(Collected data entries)
———

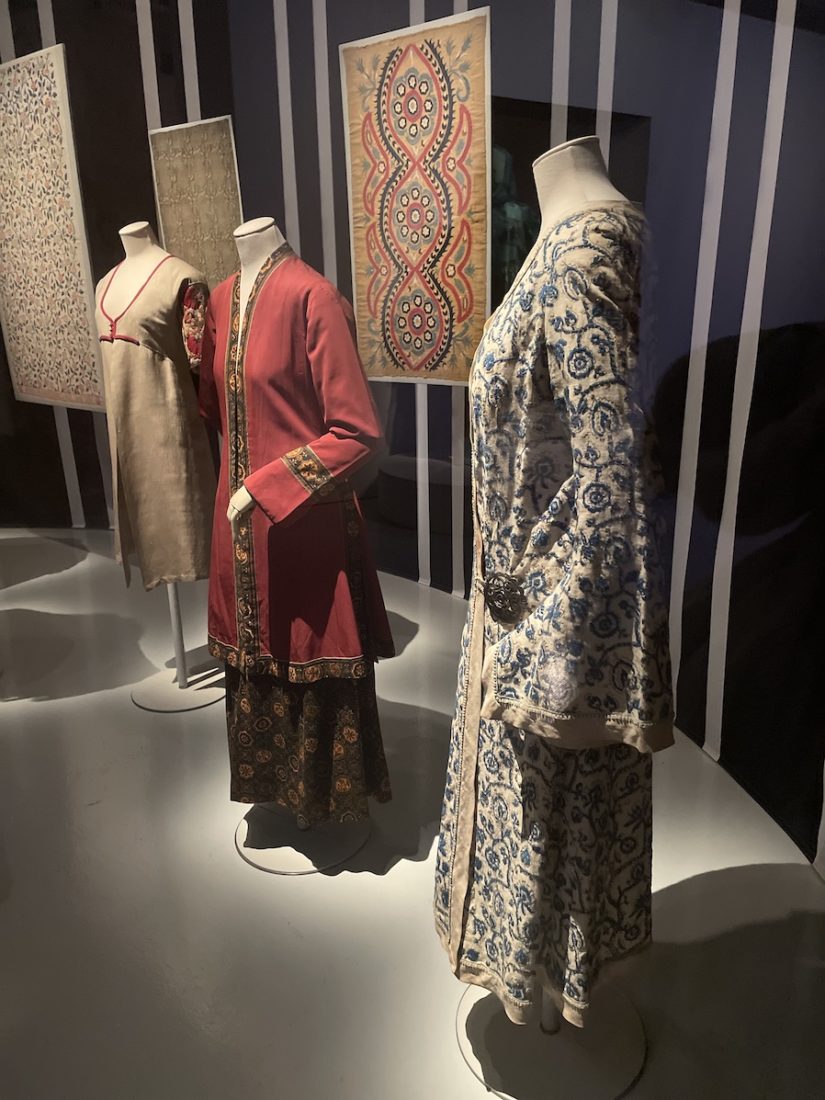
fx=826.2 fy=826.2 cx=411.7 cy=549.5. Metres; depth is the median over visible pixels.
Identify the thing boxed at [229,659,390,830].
skirt
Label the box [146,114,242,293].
textile panel
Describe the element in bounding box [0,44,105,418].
textile panel
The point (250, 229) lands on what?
mannequin
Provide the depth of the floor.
2.03 m
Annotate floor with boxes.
[0,522,824,1099]
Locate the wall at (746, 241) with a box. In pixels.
[226,0,824,870]
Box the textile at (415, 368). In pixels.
[340,3,492,387]
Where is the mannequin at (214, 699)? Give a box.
[97,225,229,708]
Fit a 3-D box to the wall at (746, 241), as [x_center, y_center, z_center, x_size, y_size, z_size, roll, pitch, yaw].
[0.744,-1.036,2.561,5.145,3.359,0.236,14,23,40]
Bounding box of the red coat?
[197,240,396,677]
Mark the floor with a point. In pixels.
(393, 870)
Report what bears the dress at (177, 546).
on the mannequin at (214, 699)
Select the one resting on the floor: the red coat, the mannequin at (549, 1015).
the mannequin at (549, 1015)
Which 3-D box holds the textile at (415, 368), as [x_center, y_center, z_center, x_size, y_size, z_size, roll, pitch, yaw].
[0.010,-1.327,3.279,0.776,1.338,0.042,14,23,40]
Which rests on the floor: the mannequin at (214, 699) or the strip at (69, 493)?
the mannequin at (214, 699)
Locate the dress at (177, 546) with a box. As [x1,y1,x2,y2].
[91,237,220,594]
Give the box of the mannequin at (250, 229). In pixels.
[201,214,389,861]
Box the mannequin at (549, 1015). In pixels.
[450,138,656,1099]
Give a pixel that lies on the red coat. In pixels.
(336, 465)
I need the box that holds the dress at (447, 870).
[431,202,667,1025]
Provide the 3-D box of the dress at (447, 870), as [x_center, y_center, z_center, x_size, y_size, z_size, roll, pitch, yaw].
[0.231,0.154,1.419,0.289,1.291,0.518,-9,19,-23]
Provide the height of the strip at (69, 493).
2.790 m
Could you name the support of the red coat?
on the mannequin at (250, 229)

———

§ Work to complete:
Return the data exactly as it stands, minus the pictures.

§ Finished exercise:
fx=826.2 fy=826.2 cx=411.7 cy=549.5. Metres; depth is the median over visible pixels.
Identify the thing boxed at [229,659,390,830].
skirt
Label the box [146,114,242,293].
textile panel
Describe the element in bounding box [0,44,105,418].
textile panel
The point (250, 229) lands on what?
mannequin
Provide the depth of the floor.
2.03 m
Annotate floor with boxes.
[0,522,824,1099]
Locate the wall at (746, 241) with a box. In pixels.
[226,0,824,870]
Box the textile at (415, 368). In pixels.
[340,3,492,387]
Where is the mannequin at (214, 699)? Give a box.
[97,225,229,708]
Fit a 3-D box to the wall at (746, 241), as [x_center, y_center, z_center, x_size, y_size, z_size, roll, pitch, yaw].
[0.744,-1.036,2.561,5.145,3.359,0.236,14,23,40]
Bounding box of the red coat?
[197,240,396,677]
Mark the floor with a point. In pixels.
(393, 870)
Report what bears the dress at (177, 546).
on the mannequin at (214, 699)
Select the one resting on the floor: the red coat, the mannequin at (549, 1015).
the mannequin at (549, 1015)
Which 3-D box holds the textile at (415, 368), as [x_center, y_center, z_center, x_size, y_size, z_size, roll, pitch, yaw].
[0.010,-1.327,3.279,0.776,1.338,0.042,14,23,40]
Which rests on the floor: the mannequin at (214, 699) or the strip at (69, 493)?
the mannequin at (214, 699)
Locate the dress at (177, 546) with a box. As [x1,y1,x2,y2].
[91,237,220,594]
Give the box of the mannequin at (250, 229). In pixels.
[201,214,389,861]
Box the mannequin at (549, 1015). In pixels.
[450,138,656,1099]
Give a pixel that lies on the red coat. In pixels.
(336, 465)
I need the box that holds the dress at (447, 870).
[431,202,667,1025]
Provide the 3-D box of the dress at (447, 870), as [x_center, y_center, z_center, x_size, y_size, z_size, roll, pitch, yaw].
[0.231,0.154,1.419,0.289,1.291,0.518,-9,19,-23]
Provide the height of the strip at (69, 493).
2.790 m
Could you name the support of the red coat?
on the mannequin at (250, 229)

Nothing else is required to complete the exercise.